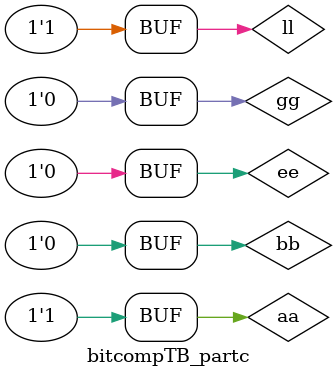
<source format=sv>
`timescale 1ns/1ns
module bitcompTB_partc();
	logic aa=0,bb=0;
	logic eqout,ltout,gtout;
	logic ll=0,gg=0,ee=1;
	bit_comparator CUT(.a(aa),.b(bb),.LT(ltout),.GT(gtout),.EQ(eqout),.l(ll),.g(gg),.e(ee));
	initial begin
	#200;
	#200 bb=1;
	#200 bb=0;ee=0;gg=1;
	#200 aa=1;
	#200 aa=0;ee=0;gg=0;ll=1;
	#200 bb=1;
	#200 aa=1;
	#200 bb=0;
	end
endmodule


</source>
▬▬▬
Copy the lines above exactly. Do not include pictures.

<source format=sv>
`timescale 1ns/1ns
module bitcompTB_partc();
	logic aa=0,bb=0;
	logic eqout,ltout,gtout;
	logic ll=0,gg=0,ee=1;
	bit_comparator CUT(.a(aa),.b(bb),.LT(ltout),.GT(gtout),.EQ(eqout),.l(ll),.g(gg),.e(ee));
	initial begin
	#200;
	#200 bb=1;
	#200 bb=0;ee=0;gg=1;
	#200 aa=1;
	#200 aa=0;ee=0;gg=0;ll=1;
	#200 bb=1;
	#200 aa=1;
	#200 bb=0;
	end
endmodule


</source>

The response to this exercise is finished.